── Reading text

Now granted, the competition includes some of the worst shows in history: "Being Bobby Brown" (which confirmed that Bobby Brown and Whitney Houston were out of their minds), "Britney & Kevin: Chaotic" (which confirmed that Spears was both crazy and utterly vapid), "The Anna Nicole Show" (which confirmed that Smith was nuts and heavily sedated), and "Newlyweds: Nick and Jessica" (which confirmed that Nick and Jessica were a match made in hell). But "Denise Richards: It's Complicated" (10 p.m. EDT Sundays on E!) is pretty damn entertaining, largely due to the unself-conscious, foul-mouthed banter of Denise herself.

Now let's be honest: Like most of the known world, I've always suspected Denise Richards was a complete idiot. She's not exactly the greatest actress in the world, she has the empty eyes of a dumb animal, and last but not least, she married Charlie Sheen. Suspicions confirmed.

But as it turns out, Richards isn't so much dumb as she is guileless. She just doesn't think things through that much. When her agent tells her that Playboy wants her to do another cover, for example, Richards is pleased, has no qualms, and doesn't see the decision in terms of her career trajectory at all. "I've learned to just embrace it and be who I am," she tells him. "I've made a lot of money with my boobs! " Later she says, "People have already seen me naked, so ... what the hell?"

────

- Tasks to perform
(1) Answer these questions about the TV review:
(a) On which channel and at what time does "Denise Richards: It's Complicated" air?
(b) Whom did Richards marry, according to the reviewer?
(c) Which magazine wants Richards to do another cover?
(2) Please carry on the TV review about Denise Richards' show, starting after its final sentence.
The items that follow the TV review come from a separate source.

── Entries

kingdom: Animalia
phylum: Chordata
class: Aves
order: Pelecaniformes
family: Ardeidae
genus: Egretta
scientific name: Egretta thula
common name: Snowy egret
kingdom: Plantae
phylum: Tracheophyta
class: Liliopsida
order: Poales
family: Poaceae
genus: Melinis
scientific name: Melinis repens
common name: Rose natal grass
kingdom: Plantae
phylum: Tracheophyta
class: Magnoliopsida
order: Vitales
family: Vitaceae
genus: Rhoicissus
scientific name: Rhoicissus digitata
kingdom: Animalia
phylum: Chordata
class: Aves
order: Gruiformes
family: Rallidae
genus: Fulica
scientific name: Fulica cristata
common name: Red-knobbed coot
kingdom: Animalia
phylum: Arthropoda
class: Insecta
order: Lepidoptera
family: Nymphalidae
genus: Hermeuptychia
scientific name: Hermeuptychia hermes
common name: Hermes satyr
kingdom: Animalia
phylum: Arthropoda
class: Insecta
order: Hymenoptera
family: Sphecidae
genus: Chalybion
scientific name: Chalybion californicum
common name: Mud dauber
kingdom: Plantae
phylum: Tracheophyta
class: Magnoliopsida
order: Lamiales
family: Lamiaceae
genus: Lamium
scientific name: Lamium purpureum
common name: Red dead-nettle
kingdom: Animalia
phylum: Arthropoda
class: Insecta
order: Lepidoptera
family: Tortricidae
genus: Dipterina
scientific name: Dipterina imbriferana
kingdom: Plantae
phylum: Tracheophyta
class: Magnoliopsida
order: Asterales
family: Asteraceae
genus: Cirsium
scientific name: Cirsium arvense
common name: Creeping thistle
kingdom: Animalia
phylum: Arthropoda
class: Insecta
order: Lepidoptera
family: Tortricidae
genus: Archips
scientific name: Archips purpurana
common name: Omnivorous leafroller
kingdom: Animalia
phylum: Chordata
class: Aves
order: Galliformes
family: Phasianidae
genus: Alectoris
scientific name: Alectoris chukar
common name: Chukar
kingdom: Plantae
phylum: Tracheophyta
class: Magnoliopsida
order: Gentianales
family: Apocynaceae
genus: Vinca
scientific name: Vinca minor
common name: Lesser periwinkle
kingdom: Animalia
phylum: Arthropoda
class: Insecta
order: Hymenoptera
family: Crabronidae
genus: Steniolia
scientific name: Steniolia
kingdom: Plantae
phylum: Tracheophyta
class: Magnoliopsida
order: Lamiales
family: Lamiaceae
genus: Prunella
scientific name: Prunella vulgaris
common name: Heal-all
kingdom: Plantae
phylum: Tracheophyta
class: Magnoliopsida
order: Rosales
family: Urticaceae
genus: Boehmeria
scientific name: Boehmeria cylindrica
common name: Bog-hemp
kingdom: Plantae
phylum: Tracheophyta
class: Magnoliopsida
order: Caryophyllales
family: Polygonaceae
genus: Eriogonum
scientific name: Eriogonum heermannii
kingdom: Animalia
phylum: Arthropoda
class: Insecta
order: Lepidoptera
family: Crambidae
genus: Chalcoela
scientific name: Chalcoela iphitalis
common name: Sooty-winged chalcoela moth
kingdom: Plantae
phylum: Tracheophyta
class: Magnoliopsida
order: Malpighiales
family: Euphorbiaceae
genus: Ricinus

────

- Written answers
(1)
(a) E!, at 10 p.m. EDT on Sundays
(b) Charlie Sheen
(c) Playboy

(2)
Even though those might sound like the words of your standard-issue slut, there's something in Denise's delivery that's likable, maybe because she doesn't seem to take her image or what she does for a living all that seriously. She's thinking practically here: For some reason, people have given me a couple million to take my clothes off. Shouldn't I do it again, and get more money?

This is the simple math of a natural-born whore. In fact, while Hannah of "Secret Diary of a Call Girl" is clearly a romanticized, melodramatic version of her real-life counterpart, Denise Richards' clear-cut pragmatism probably comes closer to the thinking of the real Belle de Jour. You want to see my tits? Sure, why not? Charlie Sheen wants to marry me? What the hell, maybe he's turning over a new leaf.

Naturally Denise's friends (who seem reasonably smart, another shock) spend most of their time steering her away from the rocks: Don't pose for Playboy again, dummy! Stop dating spoiled actors and rock stars and find someone nice! Don't go to your meeting with Joel Silver dressed like a big slut! ("My sister doesn't recognize me, I feel uncomfortable, and my dad loves it," Denise says of the conservative clothing she eventually wears to the meeting, "so I've got the perfect outfit!")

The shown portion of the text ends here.